Muitos críticos viram em “Dora e Gabriel”, em cartaz nos cinemas,  uma metáfora do Brasil atual, retrato de um país sem direção e surreal. O curioso é que o longa foi escrito  bem antes de Jair Bolsonaro  vencer a eleição.

“Quando escrevi o roteiro, nem sabia quem era o cara. O que está acontecendo é que a História está sendo muito caprichosa, com o filme saindo num momento em que essa leitura cabe perfeitamente”, afirma  Ugo Giorgetti.

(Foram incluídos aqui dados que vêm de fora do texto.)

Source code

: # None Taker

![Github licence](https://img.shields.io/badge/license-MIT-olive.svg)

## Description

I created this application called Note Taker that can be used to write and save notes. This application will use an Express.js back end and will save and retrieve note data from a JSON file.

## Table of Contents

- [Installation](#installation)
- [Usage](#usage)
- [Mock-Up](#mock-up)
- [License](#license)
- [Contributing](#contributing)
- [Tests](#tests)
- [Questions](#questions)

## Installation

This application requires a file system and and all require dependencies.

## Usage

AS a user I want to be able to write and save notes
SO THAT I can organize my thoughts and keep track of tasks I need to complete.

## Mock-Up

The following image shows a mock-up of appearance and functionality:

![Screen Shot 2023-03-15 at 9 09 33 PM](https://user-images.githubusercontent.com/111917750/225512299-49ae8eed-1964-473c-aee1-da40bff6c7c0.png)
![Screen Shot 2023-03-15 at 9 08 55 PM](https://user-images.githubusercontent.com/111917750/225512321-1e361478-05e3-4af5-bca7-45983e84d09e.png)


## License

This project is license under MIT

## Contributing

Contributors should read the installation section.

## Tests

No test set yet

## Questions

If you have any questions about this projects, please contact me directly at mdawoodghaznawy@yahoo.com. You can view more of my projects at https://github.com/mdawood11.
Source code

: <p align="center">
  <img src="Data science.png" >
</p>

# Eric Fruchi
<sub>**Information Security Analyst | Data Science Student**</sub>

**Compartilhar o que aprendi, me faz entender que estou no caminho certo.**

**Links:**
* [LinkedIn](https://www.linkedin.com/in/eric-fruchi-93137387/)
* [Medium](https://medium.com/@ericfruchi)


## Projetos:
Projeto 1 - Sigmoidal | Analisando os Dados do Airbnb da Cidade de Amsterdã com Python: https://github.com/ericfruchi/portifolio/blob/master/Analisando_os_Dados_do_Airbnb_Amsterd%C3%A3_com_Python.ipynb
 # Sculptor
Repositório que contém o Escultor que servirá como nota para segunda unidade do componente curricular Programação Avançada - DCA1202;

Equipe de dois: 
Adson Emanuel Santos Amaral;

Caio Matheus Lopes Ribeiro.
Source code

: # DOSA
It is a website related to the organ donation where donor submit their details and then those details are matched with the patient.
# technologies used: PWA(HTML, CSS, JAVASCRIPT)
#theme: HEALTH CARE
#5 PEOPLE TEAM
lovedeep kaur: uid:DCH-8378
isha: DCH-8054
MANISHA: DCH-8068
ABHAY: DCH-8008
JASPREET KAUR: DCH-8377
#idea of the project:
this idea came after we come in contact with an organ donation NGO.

Para o diretor, a narrativa apontava para uma vida qualquer que pode ter seus rumos alterados inesperadamente. “Não temos o controle de nada. Não sabemos o que vai acontecer daqui a cinco minutos”, assinala.

Com o cruzamento entre ficção e realidade, o  filme ganhou um significado imprevisto. “É um retrato do Brasil, de um país em que não sabemos para onde vai, embora não tenha sido essa a minha intenção”, concorda.

A trama está relacionada a um tema muito caro a Giorgetti: a vida como uma grande e ingrata espera. Em “Sábado” (1994), por exemplo, a narrativa  foca os  moradores de um edifício decadente presos no elevador.

“A gente decide muito pouco sobre a nossa vida. Quando você faz um somatório, percebe que decidiu sobre trivialidades. Coisas que transformam a sua vida, você tem muito pouco ou nenhum poder para decidir”, analisa.

Esse pensamento, destaca o cineasta, tem a ver com uma noção de vida muito familiar na metade do século passado, a partir de nomes como Jean-Paul Sartre e Dino Buzatti, autor de “O Deserto dos Tártaros”.

No livro de Buzatti, um soldado é chamado para ficar de sentinela num forte, avisado de que os tártaros poderiam invadir a cidade a qualquer momento. “Ele espera a ponto de ficar velho, enfrentando um perigo que nunca vem”.

Para o diretor veterano, essa é a síntese de “Dora e Gabriel” – os protagonistas são jogados na história, sozinhos e incapazes de decidirem, batalhando contra obstáculos que não têm a menor ideia do que sejam.

“Esse filme é quase uma fábula, uma fantasia. Agora que eu sinto que estou no fim da minha carreira, vejo que fui abandonando gradativamente o neorrealismo até assumir essa vertente”, avalia Giorgetti.